§ DIRECTIONS
Change every "view" in the material to "image" and leave everything else as it is. Leave the pictures out of your version.

§ INFORMATION SHOWN
Segment Open

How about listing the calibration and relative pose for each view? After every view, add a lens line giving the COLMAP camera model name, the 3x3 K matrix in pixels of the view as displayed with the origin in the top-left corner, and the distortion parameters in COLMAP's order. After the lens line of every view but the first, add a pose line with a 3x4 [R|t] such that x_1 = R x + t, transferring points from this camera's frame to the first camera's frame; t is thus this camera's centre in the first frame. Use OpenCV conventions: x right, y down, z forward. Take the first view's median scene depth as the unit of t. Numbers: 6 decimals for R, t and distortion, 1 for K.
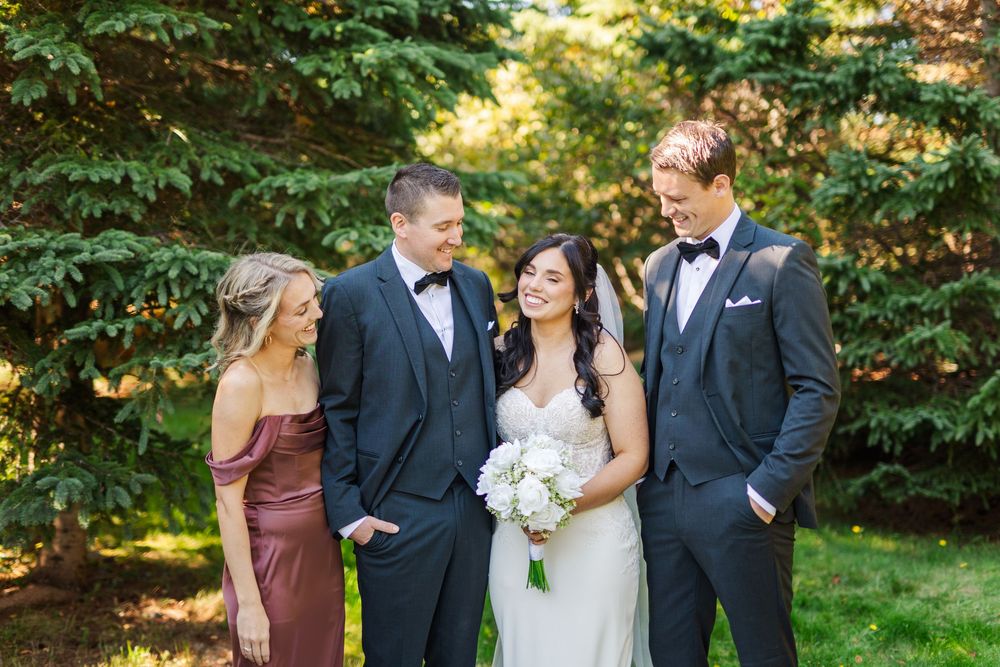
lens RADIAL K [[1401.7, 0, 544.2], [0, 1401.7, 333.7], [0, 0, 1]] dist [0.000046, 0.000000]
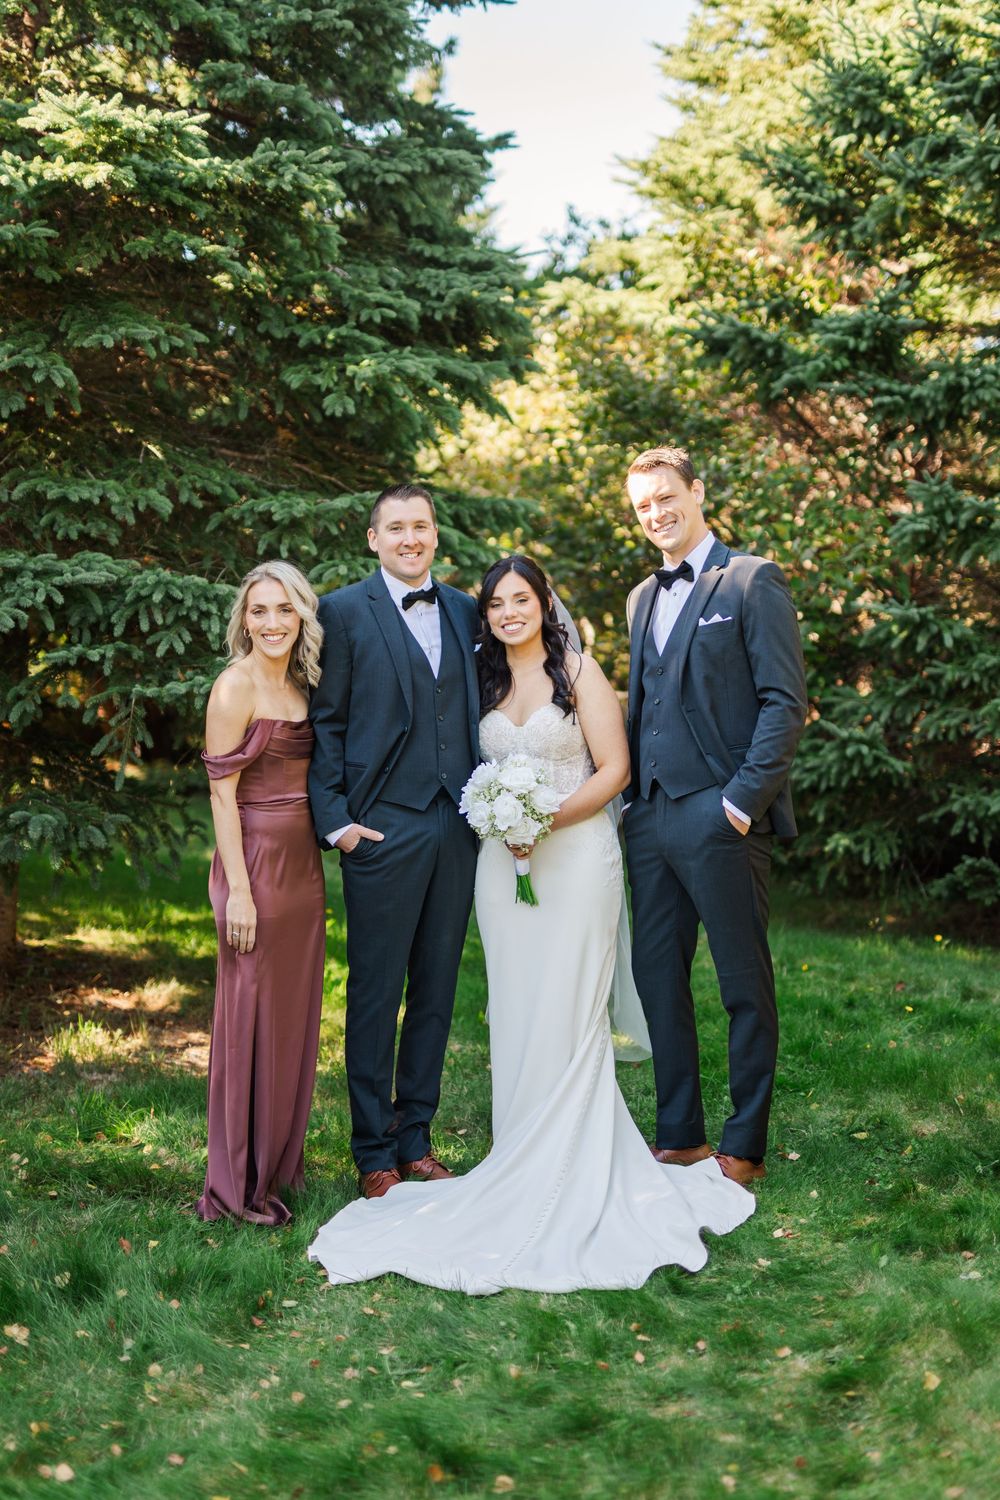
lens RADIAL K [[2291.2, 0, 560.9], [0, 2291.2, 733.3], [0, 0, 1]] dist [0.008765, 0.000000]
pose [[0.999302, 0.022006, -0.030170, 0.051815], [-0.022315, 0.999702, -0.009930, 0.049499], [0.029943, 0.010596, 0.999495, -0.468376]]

Segment Closed

§ SOLUTION BELOW
How about listing the calibration and relative pose for each image? After every image, add a lens line giving the COLMAP camera model name, the 3x3 K matrix in pixels of the image as displayed with the origin in the top-left corner, and the distortion parameters in COLMAP's order. After the lens line of every image but the first, add a pose line with a 3x4 [R|t] such that x_1 = R x + t, transferring points from this camera's frame to the first camera's frame; t is thus this camera's centre in the first frame. Use OpenCV conventions: x right, y down, z forward. Take the first image's median scene depth as the unit of t. Numbers: 6 decimals for R, t and distortion, 1 for K.
lens RADIAL K [[1401.7, 0, 544.2], [0, 1401.7, 333.7], [0, 0, 1]] dist [0.000046, 0.000000]
lens RADIAL K [[2291.2, 0, 560.9], [0, 2291.2, 733.3], [0, 0, 1]] dist [0.008765, 0.000000]
pose [[0.999302, 0.022006, -0.030170, 0.051815], [-0.022315, 0.999702, -0.009930, 0.049499], [0.029943, 0.010596, 0.999495, -0.468376]]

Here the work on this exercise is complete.